**Directive**
Write down the listing again exactly as it appears below, without its pictures.

**Recorded data**
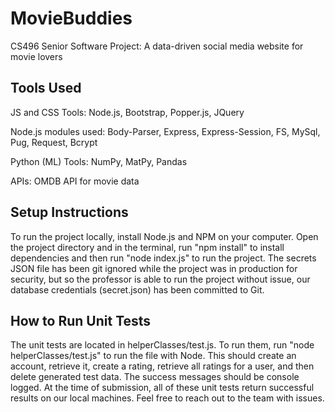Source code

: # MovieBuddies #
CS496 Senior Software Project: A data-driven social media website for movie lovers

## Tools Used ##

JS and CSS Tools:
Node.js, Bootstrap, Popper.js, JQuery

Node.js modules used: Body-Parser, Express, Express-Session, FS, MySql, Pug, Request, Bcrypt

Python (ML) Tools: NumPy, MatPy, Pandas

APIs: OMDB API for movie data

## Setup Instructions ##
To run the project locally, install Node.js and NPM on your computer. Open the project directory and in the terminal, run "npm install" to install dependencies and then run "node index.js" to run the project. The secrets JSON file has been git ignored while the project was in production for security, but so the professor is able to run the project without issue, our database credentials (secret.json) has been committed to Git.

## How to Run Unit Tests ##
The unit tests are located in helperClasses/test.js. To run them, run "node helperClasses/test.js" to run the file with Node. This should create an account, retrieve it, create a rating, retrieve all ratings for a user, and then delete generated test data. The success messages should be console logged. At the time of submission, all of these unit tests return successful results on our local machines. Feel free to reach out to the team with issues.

**Exercise response**
Source code

: # MovieBuddies #
CS496 Senior Software Project: A data-driven social media website for movie lovers

## Tools Used ##

JS and CSS Tools:
Node.js, Bootstrap, Popper.js, JQuery

Node.js modules used: Body-Parser, Express, Express-Session, FS, MySql, Pug, Request, Bcrypt

Python (ML) Tools: NumPy, MatPy, Pandas

APIs: OMDB API for movie data

## Setup Instructions ##
To run the project locally, install Node.js and NPM on your computer. Open the project directory and in the terminal, run "npm install" to install dependencies and then run "node index.js" to run the project. The secrets JSON file has been git ignored while the project was in production for security, but so the professor is able to run the project without issue, our database credentials (secret.json) has been committed to Git.

## How to Run Unit Tests ##
The unit tests are located in helperClasses/test.js. To run them, run "node helperClasses/test.js" to run the file with Node. This should create an account, retrieve it, create a rating, retrieve all ratings for a user, and then delete generated test data. The success messages should be console logged. At the time of submission, all of these unit tests return successful results on our local machines. Feel free to reach out to the team with issues.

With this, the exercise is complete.